Someone with the expertise should correct me if I am wrong; it’s been 4-5 years since I learnt about NPUs during my internship so I am very rusty:

You don’t even need a GPU if all you want to do is to run (i.e. perform inference using) a neural network (abbreviating it to NN). Just a CPU would do if the NN is sufficiently lightweight. The GPU is only needed to speed up the training of NNs.

The thing is, the CPU is a general-purpose processor, so it won’t be able run the NN optimally / as efficiently as possible.
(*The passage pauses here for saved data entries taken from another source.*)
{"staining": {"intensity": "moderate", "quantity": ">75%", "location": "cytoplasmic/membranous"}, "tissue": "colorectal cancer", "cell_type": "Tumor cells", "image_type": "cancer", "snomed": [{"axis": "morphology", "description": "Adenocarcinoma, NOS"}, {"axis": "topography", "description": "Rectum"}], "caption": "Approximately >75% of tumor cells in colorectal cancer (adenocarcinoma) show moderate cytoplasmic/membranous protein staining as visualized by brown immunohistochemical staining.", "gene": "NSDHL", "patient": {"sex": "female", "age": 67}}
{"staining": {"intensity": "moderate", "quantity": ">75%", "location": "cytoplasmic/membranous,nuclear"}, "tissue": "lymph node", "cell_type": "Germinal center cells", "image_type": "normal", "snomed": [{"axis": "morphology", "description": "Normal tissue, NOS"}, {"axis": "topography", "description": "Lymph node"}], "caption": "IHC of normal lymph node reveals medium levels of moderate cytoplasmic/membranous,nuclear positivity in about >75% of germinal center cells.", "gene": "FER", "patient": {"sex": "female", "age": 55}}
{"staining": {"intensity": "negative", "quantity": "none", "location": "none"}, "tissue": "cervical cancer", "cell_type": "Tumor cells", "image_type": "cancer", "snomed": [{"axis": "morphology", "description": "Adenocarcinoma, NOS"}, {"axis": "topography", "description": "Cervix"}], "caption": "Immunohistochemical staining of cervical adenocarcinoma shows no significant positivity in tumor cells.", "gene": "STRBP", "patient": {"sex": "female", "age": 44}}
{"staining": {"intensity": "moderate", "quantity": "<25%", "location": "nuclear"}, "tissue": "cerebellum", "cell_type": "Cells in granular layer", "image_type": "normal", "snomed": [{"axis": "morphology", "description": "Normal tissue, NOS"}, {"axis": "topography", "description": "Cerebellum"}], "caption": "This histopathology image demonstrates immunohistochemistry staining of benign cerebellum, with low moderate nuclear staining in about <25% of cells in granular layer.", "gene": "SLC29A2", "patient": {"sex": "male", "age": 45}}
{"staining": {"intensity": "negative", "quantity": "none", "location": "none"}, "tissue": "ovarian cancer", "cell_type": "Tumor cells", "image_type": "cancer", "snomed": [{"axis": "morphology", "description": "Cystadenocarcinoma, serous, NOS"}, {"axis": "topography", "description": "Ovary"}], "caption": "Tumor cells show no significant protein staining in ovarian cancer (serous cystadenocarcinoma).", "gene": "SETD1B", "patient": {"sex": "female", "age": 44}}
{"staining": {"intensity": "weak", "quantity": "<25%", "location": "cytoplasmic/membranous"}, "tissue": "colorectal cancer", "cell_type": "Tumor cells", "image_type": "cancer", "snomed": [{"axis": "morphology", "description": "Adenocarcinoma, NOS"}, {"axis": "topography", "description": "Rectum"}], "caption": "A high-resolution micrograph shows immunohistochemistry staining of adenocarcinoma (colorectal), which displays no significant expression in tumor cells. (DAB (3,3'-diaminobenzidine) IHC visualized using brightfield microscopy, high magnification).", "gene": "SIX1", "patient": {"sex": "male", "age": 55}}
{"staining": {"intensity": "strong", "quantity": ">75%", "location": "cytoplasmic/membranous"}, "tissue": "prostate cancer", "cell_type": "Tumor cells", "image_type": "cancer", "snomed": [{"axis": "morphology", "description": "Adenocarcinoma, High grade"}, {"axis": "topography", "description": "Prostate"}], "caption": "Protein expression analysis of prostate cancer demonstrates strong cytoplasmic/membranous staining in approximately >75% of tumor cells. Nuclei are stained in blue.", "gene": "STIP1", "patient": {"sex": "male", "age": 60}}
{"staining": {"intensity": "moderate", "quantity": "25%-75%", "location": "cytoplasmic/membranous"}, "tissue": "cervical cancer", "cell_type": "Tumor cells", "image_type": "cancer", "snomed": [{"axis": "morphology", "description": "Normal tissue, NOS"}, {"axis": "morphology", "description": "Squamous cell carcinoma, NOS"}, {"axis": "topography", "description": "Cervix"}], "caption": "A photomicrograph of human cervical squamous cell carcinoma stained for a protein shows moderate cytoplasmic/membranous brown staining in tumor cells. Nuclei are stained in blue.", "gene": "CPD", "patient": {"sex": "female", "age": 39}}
Imagine you want to do something that requires the NN and as a result, you can’t do anything else on your phone / laptop (it won’t be problem for desktops with GPUs though).

Where NPU really shines is when there are performance constraints on the model: when it has to be fast, lightweight and memory efficient. Use cases include mobile computing and IoT.

In fact, there’s news about live translation on Apple AirPod. I think this may be the perfect scenario for using NPUs - ideally housed within the earphones directly but if not, within a phone.

Disclaimer: I am only familiar with NPUs in the context of “old-school” convolutional neural networks (boy, tech moves so quickly). I am not familiar with NPUs for transformers - and LLMs by extension - but I won’t be surprised if NPUs have been adapted to work with them.